***** Records to process *****
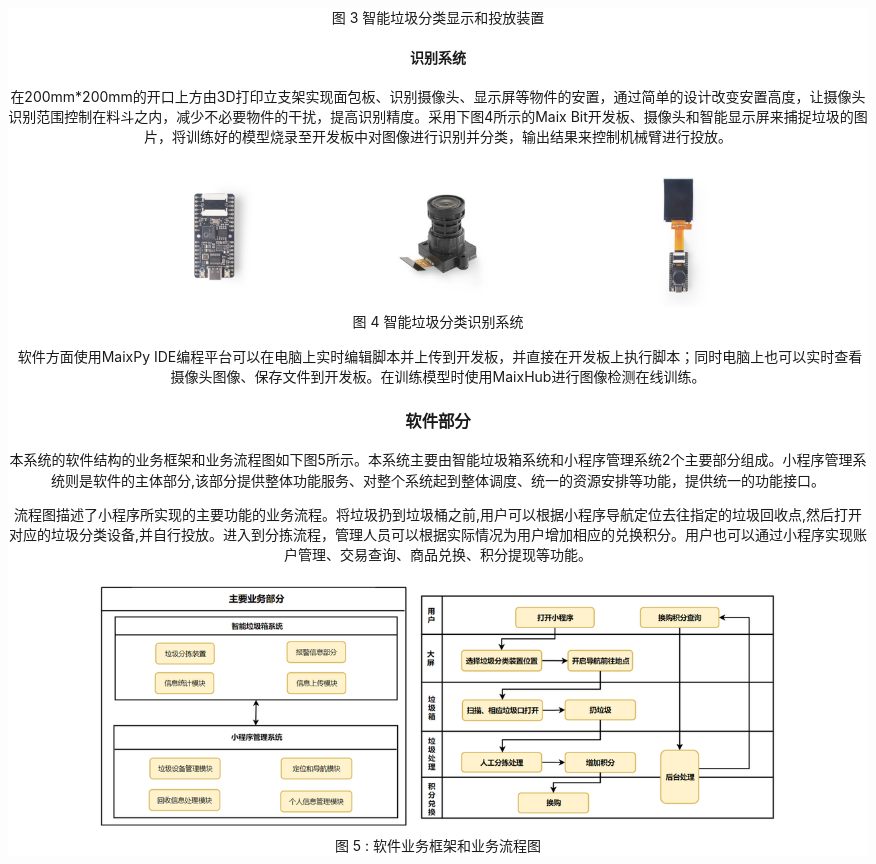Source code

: <center>图 3 智能垃圾分类显示和投放装置


#### 识别系统

​		在200mm*200mm的开口上方由3D打印立支架实现面包板、识别摄像头、显示屏等物件的安置，通过简单的设计改变安置高度，让摄像头识别范围控制在料斗之内，减少不必要物件的干扰，提高识别精度。采用下图4所示的Maix Bit开发板、摄像头和智能显示屏来捕捉垃圾的图片，将训练好的模型烧录至开发板中对图像进行识别并分类，输出结果来控制机械臂进行投放。

<img src="基于MaixBit的生活垃圾智能分类系统.assets/image-20230830204250919.png" alt="image-20230830204250919" style="zoom:67%;" />

<center>图 4 智能垃圾分类识别系统


​		软件方面使用MaixPy IDE编程平台可以在电脑上实时编辑脚本并上传到开发板，并直接在开发板上执行脚本；同时电脑上也可以实时查看摄像头图像、保存文件到开发板。在训练模型时使用MaixHub进行图像检测在线训练。

### 软件部分

​		本系统的软件结构的业务框架和业务流程图如下图5所示。本系统主要由智能垃圾箱系统和小程序管理系统2个主要部分组成。小程序管理系统则是软件的主体部分,该部分提供整体功能服务、对整个系统起到整体调度、统一的资源安排等功能，提供统一的功能接口。

​		流程图描述了小程序所实现的主要功能的业务流程。将垃圾扔到垃圾桶之前,用户可以根据小程序导航定位去往指定的垃圾回收点,然后打开对应的垃圾分类设备,并自行投放。进入到分拣流程，管理人员可以根据实际情况为用户增加相应的兑换积分。用户也可以通过小程序实现账户管理、交易查询、商品兑换、积分提现等功能。

<img src="基于MaixBit的生活垃圾智能分类系统.assets/image-20230830204346298.png" alt="image-20230830204346298" style="zoom:67%;" />

<center>图 5 : 软件业务框架和业务流程图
*****
● **Action item**: Rename "开发板" to "主控板" everywhere in the records and write them out again with everything else unchanged. Leave the pictures out.

● **Response to the exercise**:
Source code

: <center>图 3 智能垃圾分类显示和投放装置


#### 识别系统

​		在200mm*200mm的开口上方由3D打印立支架实现面包板、识别摄像头、显示屏等物件的安置，通过简单的设计改变安置高度，让摄像头识别范围控制在料斗之内，减少不必要物件的干扰，提高识别精度。采用下图4所示的Maix Bit主控板、摄像头和智能显示屏来捕捉垃圾的图片，将训练好的模型烧录至主控板中对图像进行识别并分类，输出结果来控制机械臂进行投放。

<img src="基于MaixBit的生活垃圾智能分类系统.assets/image-20230830204250919.png" alt="image-20230830204250919" style="zoom:67%;" />

<center>图 4 智能垃圾分类识别系统


​		软件方面使用MaixPy IDE编程平台可以在电脑上实时编辑脚本并上传到主控板，并直接在主控板上执行脚本；同时电脑上也可以实时查看摄像头图像、保存文件到主控板。在训练模型时使用MaixHub进行图像检测在线训练。

### 软件部分

​		本系统的软件结构的业务框架和业务流程图如下图5所示。本系统主要由智能垃圾箱系统和小程序管理系统2个主要部分组成。小程序管理系统则是软件的主体部分,该部分提供整体功能服务、对整个系统起到整体调度、统一的资源安排等功能，提供统一的功能接口。

​		流程图描述了小程序所实现的主要功能的业务流程。将垃圾扔到垃圾桶之前,用户可以根据小程序导航定位去往指定的垃圾回收点,然后打开对应的垃圾分类设备,并自行投放。进入到分拣流程，管理人员可以根据实际情况为用户增加相应的兑换积分。用户也可以通过小程序实现账户管理、交易查询、商品兑换、积分提现等功能。

<img src="基于MaixBit的生活垃圾智能分类系统.assets/image-20230830204346298.png" alt="image-20230830204346298" style="zoom:67%;" />

<center>图 5 : 软件业务框架和业务流程图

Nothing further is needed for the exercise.